Controversy can be a crazy thing in Hollywood. Sometimes it can bring a whole lot of money to a film and sometimes it can hamper any success that film is set to have. The trick is finding that balance somewhere in between, so that the film is praised for what it is and also makes enough money for the producers to call it a success. Any subject in or around 9/11 certainly falls right in-line with this notion, but simply forgetting is not the answer. Do that and you punish the heroes and victims from that day, so instead, why not take pride in stories like the one in “World Trade Center?” Because it displays the true essence of what makes our country so great and why it’s once again my pick for this very week in September.
The story here, which many people still don’t realize, revolves solely around the rescue of two brave Port Authority police officers, who became trapped under the World Trade Center rubble during the 9/11 attacks.

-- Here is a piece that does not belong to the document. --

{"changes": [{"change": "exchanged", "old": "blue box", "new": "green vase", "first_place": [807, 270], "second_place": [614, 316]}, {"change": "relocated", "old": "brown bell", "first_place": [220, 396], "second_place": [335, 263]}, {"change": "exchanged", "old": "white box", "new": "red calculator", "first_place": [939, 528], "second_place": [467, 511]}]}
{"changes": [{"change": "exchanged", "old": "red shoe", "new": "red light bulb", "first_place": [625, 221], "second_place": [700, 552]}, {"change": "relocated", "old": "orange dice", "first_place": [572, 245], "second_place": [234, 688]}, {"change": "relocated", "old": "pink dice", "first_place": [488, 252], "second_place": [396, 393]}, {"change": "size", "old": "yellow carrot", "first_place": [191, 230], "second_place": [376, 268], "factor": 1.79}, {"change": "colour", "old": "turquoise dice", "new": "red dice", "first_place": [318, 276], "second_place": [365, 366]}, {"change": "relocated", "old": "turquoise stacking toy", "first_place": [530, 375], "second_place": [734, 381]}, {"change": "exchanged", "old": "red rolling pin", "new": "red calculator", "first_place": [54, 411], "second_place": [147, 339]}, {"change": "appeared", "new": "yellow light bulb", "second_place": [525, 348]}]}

It was a typical morning for John McLoughlin (Nicolas Cage) and William J. Jimeno (Michael Pena), two Port Authority police officers assigned to lower Manhattan, but as the early morning dew started to fade, their lives, as well as the entire country’s, were about to change in one unimaginable way. Shortly after heading off to their morning assignments, a plane crashed into the World Trade Center Tower 1, creating a buzz like no other and one certainly none of these Port Authority officers and Sgt. McLoughlin have seen in some time, if at all. After randomly selecting a team of seven to eight officers, McLoughlin and co. head down to see what was going on. However, right before they get to the site they get word of as second plane crashing into Tower 2, making this trip one they would never forget. The plan once on site, naturally, would be to go in and attempt to rescue as many people as possible and for that, he called on volunteers. Out of the group, only a handful stepped forward, but not too soon after they were inside, the building collapsed leaving them buried underneath a pile of very heavy rubble. After sustaining a second collapse, the only two survivors left were Sgt. McLoughlin and Jimeno, who somehow manage to talk and keep each other alive long enough to be rescued in the most unlikely of ways, considering the mess left behind from the fall of the Twin Towers.

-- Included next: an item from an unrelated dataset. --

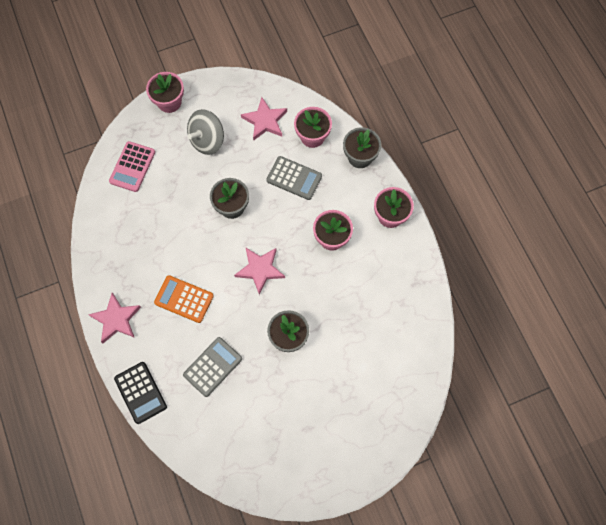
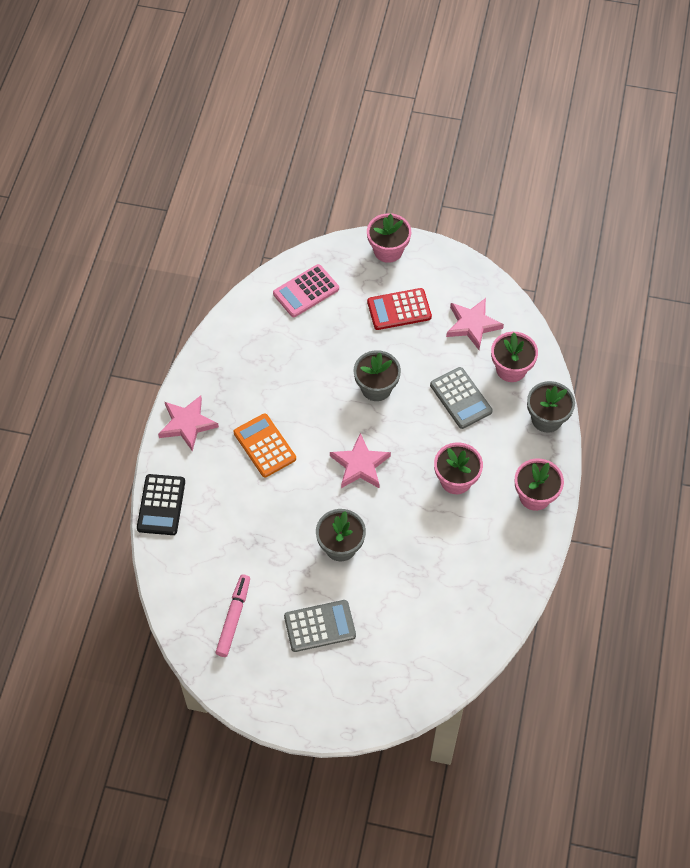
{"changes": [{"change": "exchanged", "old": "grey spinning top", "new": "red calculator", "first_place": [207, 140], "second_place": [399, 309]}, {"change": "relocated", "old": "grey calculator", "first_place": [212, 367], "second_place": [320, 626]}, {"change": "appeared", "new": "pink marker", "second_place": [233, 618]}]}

I think when you’re dealing with true real-to-life stories, choosing the appropriate actor can be a daunting, but very rewarding task. With that said, director Oliver Stone did well here with Nicolas Cage, as he seemed to fit right into his role as Sgt. McLoughlin. And Cage didn’t overpower anyone else, given most of everyone he was working with was relatively unknown with the exception of Maggie Gyllenhaal and maybe Maria Bello, who each made an impact when given the opportunity. Everyone else fell into their roles without issue given the extreme emotion and intense nature of the story. Nevertheless, it takes a cast that is willing to set aside their own thoughts and beliefs and just do it for the people, or heroes in this case, and I think there’s no doubt that’s what happened here.
Despite what has been written since 2001 about 9/11 and the numerous films on around the tragic day, I still feel “World Trade Center” is a forgotten story. Maybe it was because Oliver Stone was the man behind the camera as some felt he would bring his patented agenda to this story, which is ludicrous to me. Sure, the guy has had his way in Hollywood on controversial topics, but I think his motives have always been in the right place. And with this film, he certainly was careful and respectful to the families involved or impacted that horrific day, despite all the negative reports and slack he received during and after the shoot. Fact is, Stone did a good job here with some of the most intense and emotional scenes you’ll ever see in such a small frame. And he did this by keeping just the right balance of patriotism and heartache, never going over the top with anything, which is tough to do given the subject matter. Using only real footage from 9/11, cut with flashbacks and the current shots, he was able to mold everything together perfectly and respectfully, showing he does have some class behind that rough exterior.
No matter where you stand on the whole 9/11 subject, I think the one thing that gets lost a lot are the stories like the one in “World Trade Center,” which can be found on DVD at your local retail outlet or online at Netflix.com. And that’s a shame, considering its stories like these that make our country what it is and I truly believe that’s all Oliver Stone wanted to do with this film.